### Written instruction
Please put the lines of the records into a numbered list, starting at the line that contains "Document page, 1241x1754 pixels." and ending at the line that contains "picture [118, 24, 1123, 490]", with both of those lines included. Leave out blank lines and anything outside that range.

- - - - - - -

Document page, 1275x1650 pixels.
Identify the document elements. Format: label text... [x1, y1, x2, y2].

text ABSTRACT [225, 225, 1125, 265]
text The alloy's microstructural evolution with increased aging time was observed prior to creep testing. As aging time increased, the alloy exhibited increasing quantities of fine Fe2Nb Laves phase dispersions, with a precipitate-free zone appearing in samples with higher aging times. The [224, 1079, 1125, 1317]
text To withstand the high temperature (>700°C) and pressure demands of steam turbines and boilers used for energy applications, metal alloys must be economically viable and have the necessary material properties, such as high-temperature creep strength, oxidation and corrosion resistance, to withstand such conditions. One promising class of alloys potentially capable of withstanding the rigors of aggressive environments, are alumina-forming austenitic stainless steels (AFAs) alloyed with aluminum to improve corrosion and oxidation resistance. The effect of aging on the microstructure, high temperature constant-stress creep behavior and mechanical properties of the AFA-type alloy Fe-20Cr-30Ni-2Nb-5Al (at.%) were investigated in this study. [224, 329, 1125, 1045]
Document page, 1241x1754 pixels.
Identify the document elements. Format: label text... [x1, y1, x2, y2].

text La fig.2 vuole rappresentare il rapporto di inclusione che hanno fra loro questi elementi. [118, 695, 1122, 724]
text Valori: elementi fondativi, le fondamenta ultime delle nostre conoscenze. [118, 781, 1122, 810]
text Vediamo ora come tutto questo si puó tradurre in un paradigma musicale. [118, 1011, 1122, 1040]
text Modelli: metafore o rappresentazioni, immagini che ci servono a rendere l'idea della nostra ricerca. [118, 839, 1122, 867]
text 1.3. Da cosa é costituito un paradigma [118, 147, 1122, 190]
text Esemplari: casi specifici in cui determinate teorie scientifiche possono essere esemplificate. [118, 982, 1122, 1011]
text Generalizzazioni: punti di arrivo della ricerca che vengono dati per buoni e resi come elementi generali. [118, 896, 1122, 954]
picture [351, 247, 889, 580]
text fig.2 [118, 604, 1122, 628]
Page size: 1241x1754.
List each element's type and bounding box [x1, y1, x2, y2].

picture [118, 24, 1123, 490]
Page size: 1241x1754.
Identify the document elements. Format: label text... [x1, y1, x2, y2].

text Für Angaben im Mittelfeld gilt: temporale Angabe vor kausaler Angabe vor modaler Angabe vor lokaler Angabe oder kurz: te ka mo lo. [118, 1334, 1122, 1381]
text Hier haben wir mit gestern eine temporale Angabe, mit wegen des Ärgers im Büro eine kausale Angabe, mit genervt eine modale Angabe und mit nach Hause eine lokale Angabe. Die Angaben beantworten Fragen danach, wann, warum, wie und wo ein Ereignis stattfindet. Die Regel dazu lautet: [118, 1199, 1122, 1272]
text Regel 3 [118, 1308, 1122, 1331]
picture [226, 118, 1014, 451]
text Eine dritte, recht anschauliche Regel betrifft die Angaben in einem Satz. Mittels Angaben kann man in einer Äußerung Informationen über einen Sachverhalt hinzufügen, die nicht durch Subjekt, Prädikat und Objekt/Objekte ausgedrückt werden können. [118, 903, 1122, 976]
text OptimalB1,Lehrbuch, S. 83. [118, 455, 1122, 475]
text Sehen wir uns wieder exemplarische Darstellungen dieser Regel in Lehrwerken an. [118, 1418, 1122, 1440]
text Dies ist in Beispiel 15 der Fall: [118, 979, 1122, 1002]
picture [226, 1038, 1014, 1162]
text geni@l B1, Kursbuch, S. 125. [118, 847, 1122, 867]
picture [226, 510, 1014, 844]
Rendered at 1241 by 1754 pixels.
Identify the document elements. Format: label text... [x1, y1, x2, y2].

- - - - - - -

### Exercise output
1. Document page, 1241x1754 pixels.
2. Identify the document elements. Format: label text... [x1, y1, x2, y2].
3. text La fig.2 vuole rappresentare il rapporto di inclusione che hanno fra loro questi elementi. [118, 695, 1122, 724]
4. text Valori: elementi fondativi, le fondamenta ultime delle nostre conoscenze. [118, 781, 1122, 810]
5. text Vediamo ora come tutto questo si puó tradurre in un paradigma musicale. [118, 1011, 1122, 1040]
6. text Modelli: metafore o rappresentazioni, immagini che ci servono a rendere l'idea della nostra ricerca. [118, 839, 1122, 867]
7. text 1.3. Da cosa é costituito un paradigma [118, 147, 1122, 190]
8. text Esemplari: casi specifici in cui determinate teorie scientifiche possono essere esemplificate. [118, 982, 1122, 1011]
9. text Generalizzazioni: punti di arrivo della ricerca che vengono dati per buoni e resi come elementi generali. [118, 896, 1122, 954]
10. picture [351, 247, 889, 580]
11. text fig.2 [118, 604, 1122, 628]
12. Page size: 1241x1754.
13. List each element's type and bounding box [x1, y1, x2, y2].
14. picture [118, 24, 1123, 490]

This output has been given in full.